In what has become a rite of passage in the past few decades, the schoolies trip is now synonymous with completing year 12 studies.
While the mainstay destinations of Victor Harbor, the Gold Coast and Bali continue to be popular with party seeking school leavers, there is also a large up swell in the number of year 12 students looking for something different.
A safer, alternative post-school celebratory experience – one filled with a little more adventure, or perhaps a little more personal fulfillment.
From island hopping through Fiji, to snorkeling tours in Vanuatu, school leavers are increasingly booking purpose-designed international ‘grad trips’.
With a heavy emphasis on school leaver safety, such as a no duty free alcohol policy, fully guided coach travel and transfers and additional security at exclusive tour group only accommodation resorts, these grad-trips are gaining popularity among both teenagers and parents, according to Jot Lynas, CEO of Unleashed Travel.
“It’s encouraging to see that so many teens, having
heard so much about the anti-social behaviour at the Gold Coast and in Bali, have chosen to experience new cultures and more rewarding holidays,” Mr Lynas said.
“The shocking documentary television series ‘What really happens in Bali’ gave viewers unprecedented access to underage drunken rampages that were enough to embarrass a nation, and for our youth to turn their back on mirroring those stereotypes.
“Not every teen wants to spend a whole week avoiding creepy toolies and nursing a constant hangover, which is why these packages are becoming so popular.”
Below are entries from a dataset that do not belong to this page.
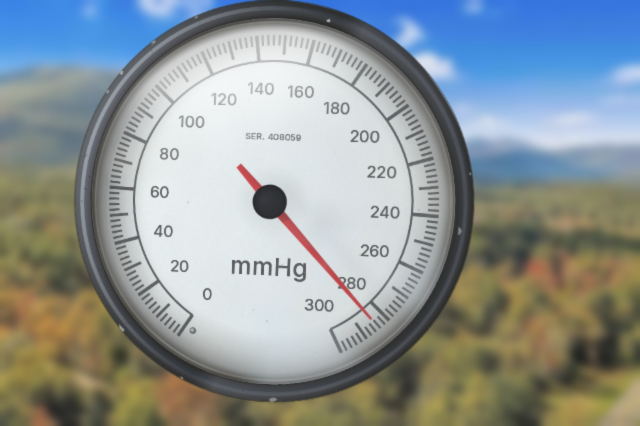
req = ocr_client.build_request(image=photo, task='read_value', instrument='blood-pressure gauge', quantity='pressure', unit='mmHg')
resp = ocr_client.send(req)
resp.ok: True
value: 284 mmHg
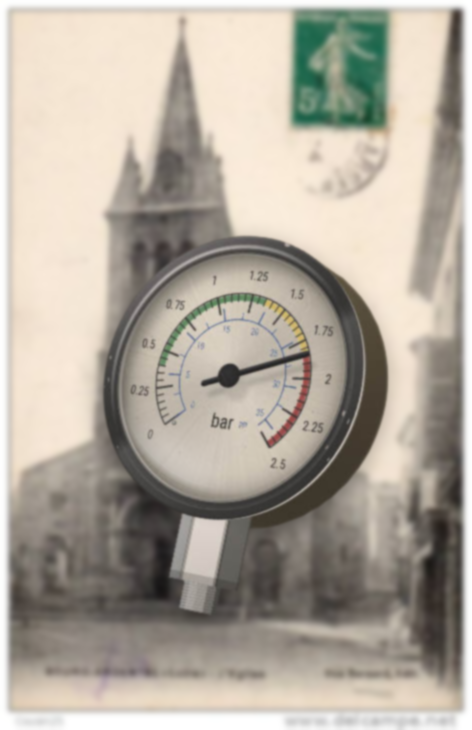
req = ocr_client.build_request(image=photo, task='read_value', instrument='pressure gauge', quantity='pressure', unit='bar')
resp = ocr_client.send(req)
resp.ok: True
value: 1.85 bar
Also increasing in popularity are volunteer trips, which see school leavers head for destinations such as Cambodia and South Africa, to spend time teaching children in orphanages, or learning about elephant conservation. It’s a far cry from a week long, alcohol fuelled binge on the Gold Coast.
Adelaide teenager, Hannah Koler, 19, says she was never interested in taking a traditional drunken schoolies trip, but jumped at the chance to travel to Cambodia with Reach Out Volunteers in January this year.
During her two week trip, Hannah spent her first week building classrooms for KidTea, a not for profit, non-government school; while in her second week she spent time at the Cambodia Wildlife Sanctuary, working with rescued elephants and monkeys, and building toilets for the 300 live-in soldiers who protect the animals.
Not every teen wants to spend a whole week avoiding creepy toolies and nursing a constant hangover
“The experience was amazing,” said Hannah.
“It was so great to build classrooms for underprivileged children, so they had the opportunity to learn English and go to school. It was also incredible to experience how the people lived, as it is a very poverty stricken country.
“The majority of the people are so poor, however there are always smiles on their faces and they all seem to work together to help one another out.
Also the experience of meeting two wonderful elephants, Arun Reah and Kham Lin, was eye opening , especially with regard to the logging and circus trades and how they treat and abuse elephants.”
Volunteering overseas had been on Hannah’s wishlist for some time before her trip, and she believes the experience has truly changed her life.
“It gave me an eye opening view of people’s lives outside of Australia,” she said.
“I came home wanting to jump back on a plane to a different country to help and experience it all over again. I have never felt so happy and proud of the effort that everyone put into building those classrooms and the happy smiles on the children’s faces when we handed out much needed stationery donations.”
Hannah would encourage other teenagers to undertake similar opportunities.
“It’s an eye opening and rewarding experience to see how other cultures work and live, and to help a country in need,” she said.
“It’s a great way to explore the world, experience cultures and help out at the same time.”